On Thu, Aug 09, 2018 at 12:54:09PM +1000, Rashmica Gupta wrote:
> When hot-removing memory release_mem_region_adjustable() splits
> iomem resources if they are not the exact size of the memory being
> hot-deleted. Adding this memory back to the kernel adds a new
> resource.
> 
> Eg a node has memory 0x0 - 0xfffffffff.
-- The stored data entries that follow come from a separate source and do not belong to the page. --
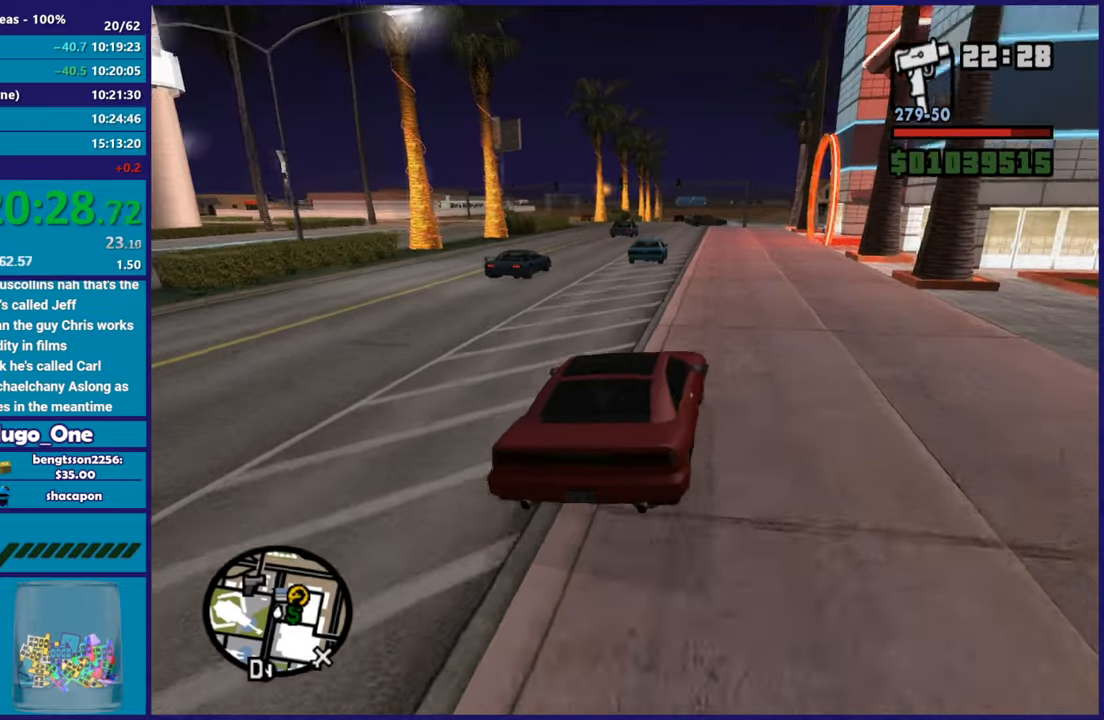
{"buttons": [], "left_stick": "center", "right_stick": "down", "button_events": [[233, "R2", "up"]]}
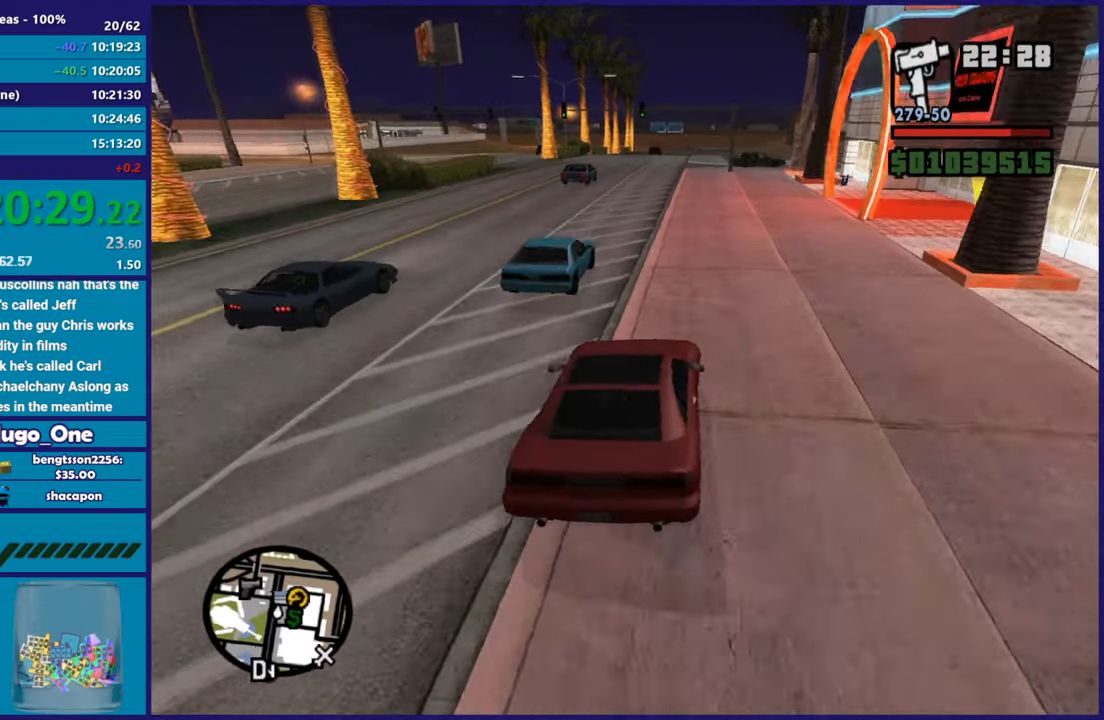
{"buttons": [], "left_stick": "center", "right_stick": "down", "button_events": []}
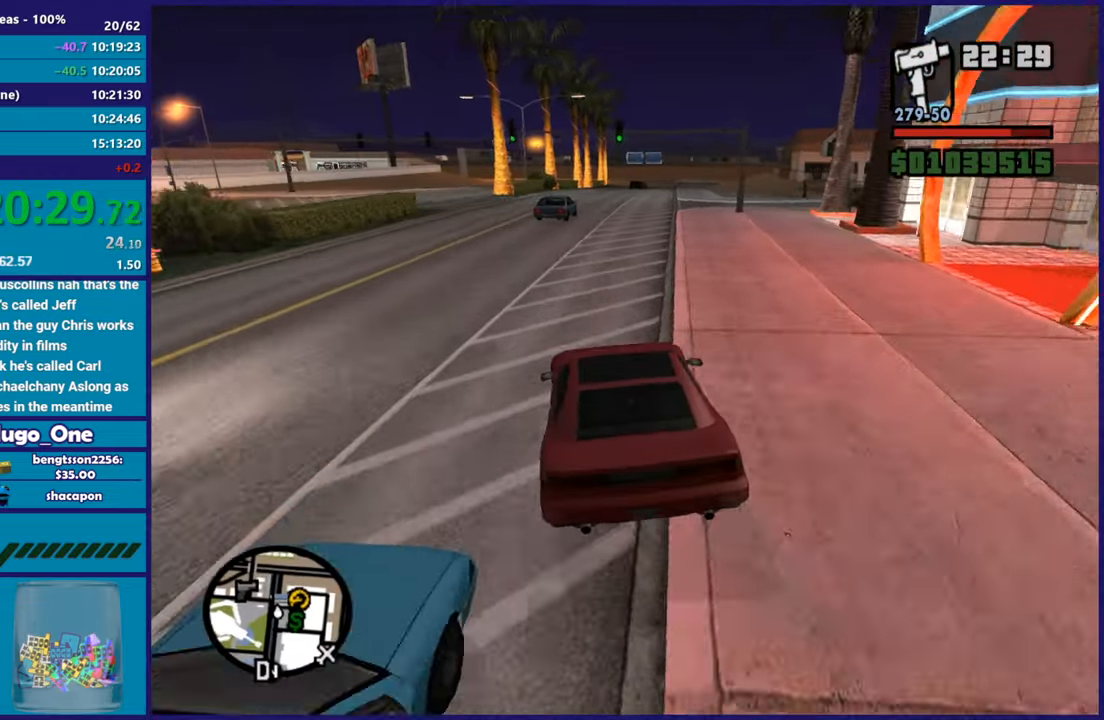
{"buttons": ["L2"], "left_stick": "right", "right_stick": "down-right", "button_events": [[317, "L2", "down"]]}
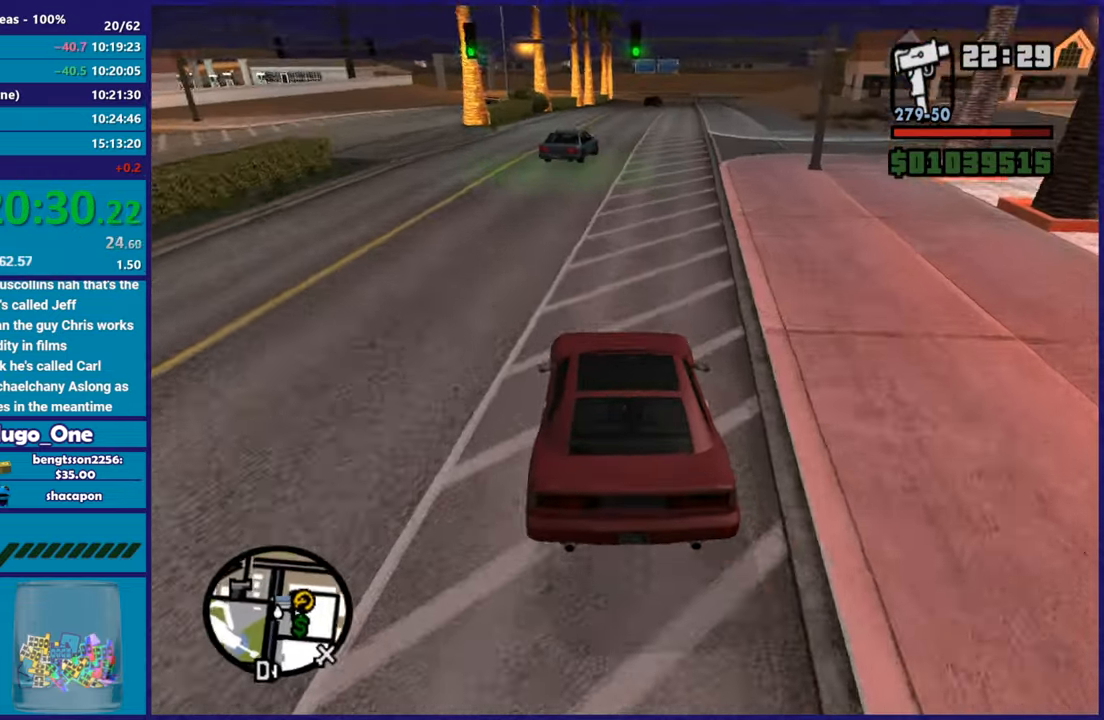
{"buttons": ["L2"], "left_stick": "center", "right_stick": "down-right", "button_events": []}
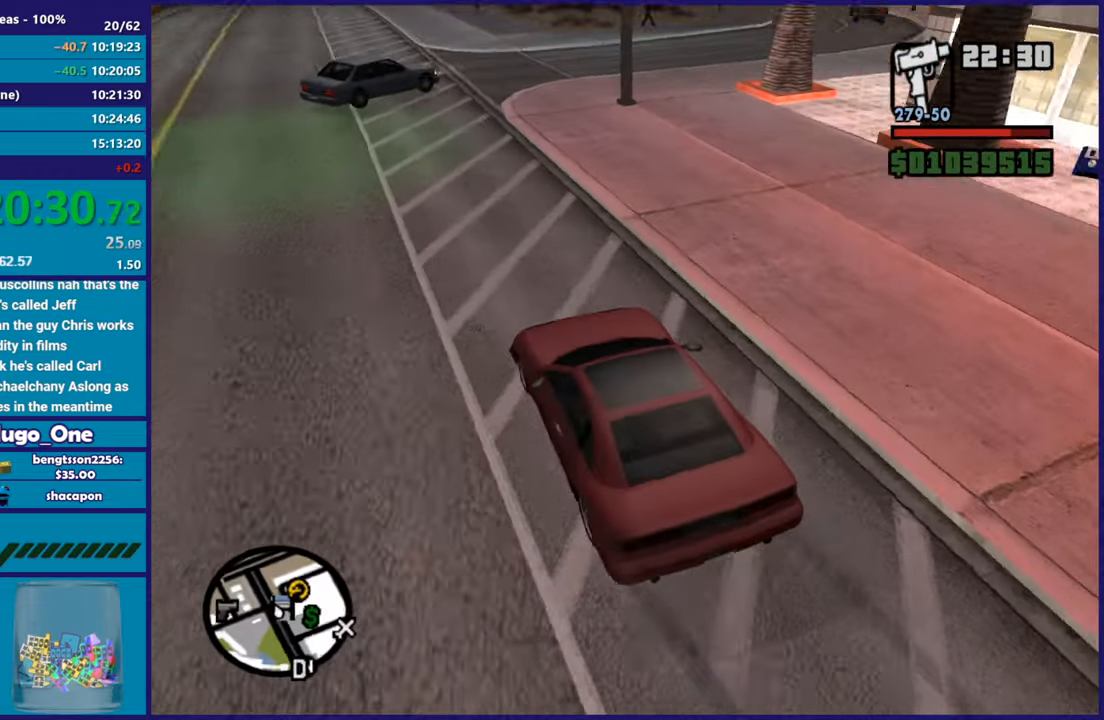
{"buttons": ["Y"], "left_stick": "down", "right_stick": "center", "button_events": [[267, "Y", "down"], [417, "Y", "up"], [467, "L2", "up"], [484, "Y", "down"]]}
Offlining and hot-removing
> 1GB from 0xf40000000 results in the single resource 0x0-0xfffffffff being
> split into two resources: 0x0-0xf3fffffff and 0xf80000000-0xfffffffff.
> 
> When we hot-add the memory back we now have three resources:
> 0x0-0xf3fffffff, 0xf40000000-0xf7fffffff, and 0xf80000000-0xfffffffff.
> 
> Now if we try to remove some memory that overlaps these resources,
> like 2GB from 0xf40000000, release_mem_region_adjustable() fails as it
> expects the chunk of memory to be within the boundaries of a single
> resource.
> 
> This patch adds a function request_resource_and_merge(). This is called
> instead of request_resource_conflict() when registering a resource in
> add_memory(). It calls request_resource_conflict() and if hot-removing is
> enabled (if it isn't we won't get resource fragmentation) we attempt to
> merge contiguous resources on the node.
> 
> Signed-off-by: Rashmica Gupta <rashmica.g@gmail.com>

Hi Rashmica,

Unfortunately this patch breaks memory-hotplug.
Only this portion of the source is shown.